Nefret hoşgörüsüzlerin silahıdır. Hoşgörüden yoksun kişiler kendi gibi olmayanlardan rahatsız olurlar. Çünkü onlar için varsa yoksa kendileridir. Çevrelerinde her kim varsa kendi düşünce, tutum ve davranışlarına uygun olsun isterler.
Nefreti besleyen etkenlerden bir başkası; eşitsizlik, hak, hukuk ve adaletten yoksunluktur. Toplumda kendini ezilmiş, horlanmış, aşağılanmış, ötekileştirilmiş, hakları çiğnenmiş, adaletsizliğe uğramış, yoksulluk sarmalında bunalmış görenler, buna neden olanlardan nefret ederler. Bundan kurtulmanın yolu açıktır: Hakça paylaşımı ve sosyal adaleti sağlamak.
Nefret ruhun körlüğüdür.

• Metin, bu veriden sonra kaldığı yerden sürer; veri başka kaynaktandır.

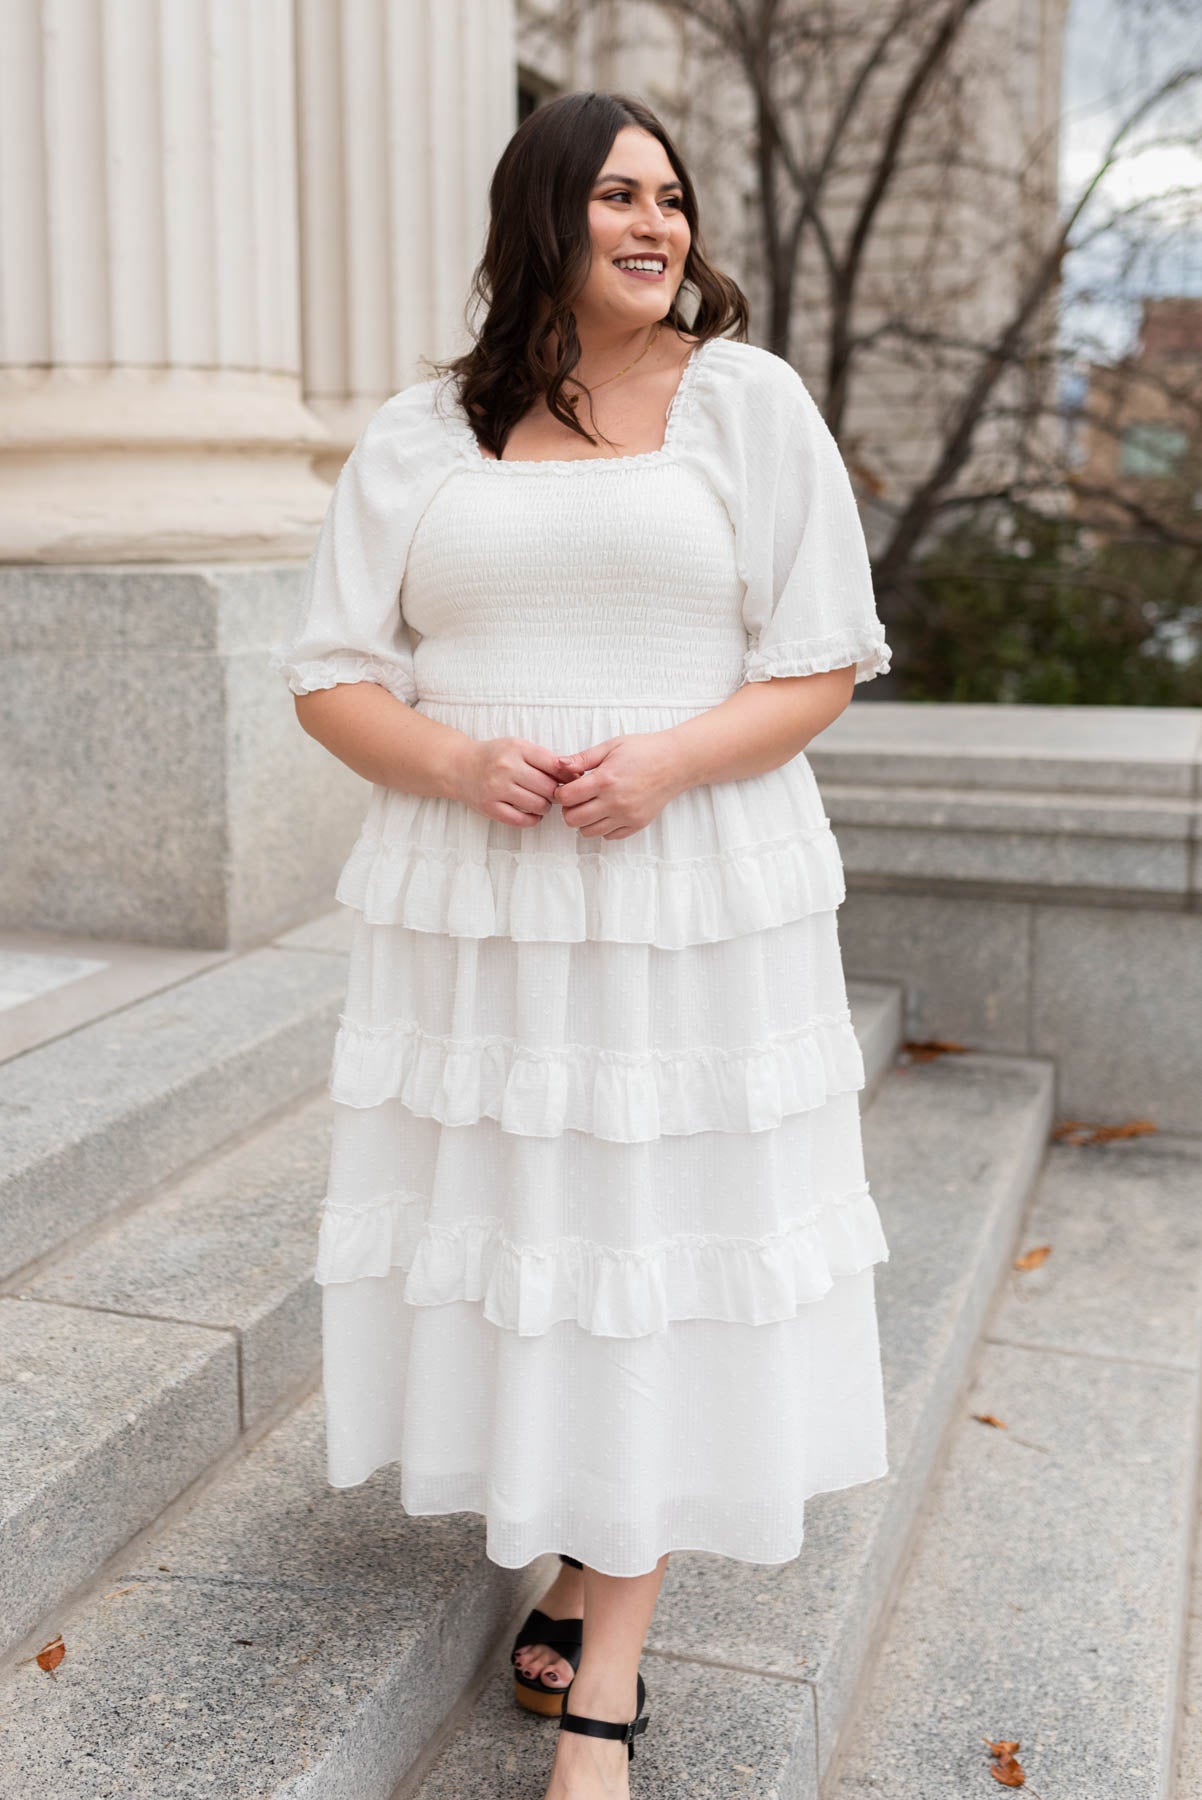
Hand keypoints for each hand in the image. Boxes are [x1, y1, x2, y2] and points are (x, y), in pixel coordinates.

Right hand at [450, 735, 568, 826]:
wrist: (460, 767)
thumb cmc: (495, 757)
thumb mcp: (518, 747)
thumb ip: (545, 759)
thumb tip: (576, 774)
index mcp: (517, 748)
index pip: (555, 765)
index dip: (568, 776)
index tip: (570, 781)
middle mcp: (506, 767)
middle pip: (549, 788)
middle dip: (556, 793)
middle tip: (553, 793)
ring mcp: (496, 788)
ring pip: (538, 805)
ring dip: (545, 807)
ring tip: (541, 802)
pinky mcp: (490, 807)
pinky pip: (522, 821)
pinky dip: (533, 819)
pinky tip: (532, 813)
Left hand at [552, 731, 688, 837]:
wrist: (675, 762)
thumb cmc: (644, 750)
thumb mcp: (611, 746)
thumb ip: (583, 758)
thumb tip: (559, 764)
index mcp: (605, 780)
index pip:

Katılaşmış ruhları her tür insancıl duyguya kapalıdır. Nefret duygusuyla yaşayanlar bu nedenle acımasızdırlar. Vurup kırmaktan, yakıp yıkmaktan inanılmaz bir zevk alırlar. Tüm bunlar, hastalıklı ruhlarının dışa yansımasıdır.
Nefreti yok edebilecek en önemli duygu sevgidir. Gandhi’nin dediği gibi, “Nefretin üstesinden yalnızca sevgiyle gelebilirsiniz.” Çünkü sevgi, soylu bir duygudur ve ruh temizliğinin en etkin ilacıdır. Sevgi sayesinde tüm kötü duyguların kökü kazınabilir. 
Çoğu zaman öfke ile nefret birbirine karıştırılır. Birbiriyle ilintili de olsa farklı duygulardır bunlar. Psikolog Şule Öncü, bir yazısında bu konuyla ilgili şöyle diyor: “Öfke akışkanken nefret kaskatıdır; yayıldığı dokuları da dondurur, katılaştırır. Öfke akuttur, nefret kronik. Öfke ifade edilebilir, anlaşılabilir; nefretse dilini anlayamadığımız dayanılmaz bir gürültü, ruhsal kakafonidir.” Demek ki öfke gelip geçici, nefretse kalıcıdır. Dolayısıyla nefret bu yönüyle öfkeden de tehlikelidir.
Nefreti ortadan kaldırabildiğimiz zaman özlenen bir dünyada yaşayabiliriz ancak. Nikola Tesla’nun şu sözü bu özlemi ne de güzel açıklıyor: “Eğer nefretiniz elektriğe dönüştürülebilseydi tüm dünyayı aydınlatabilirdi.”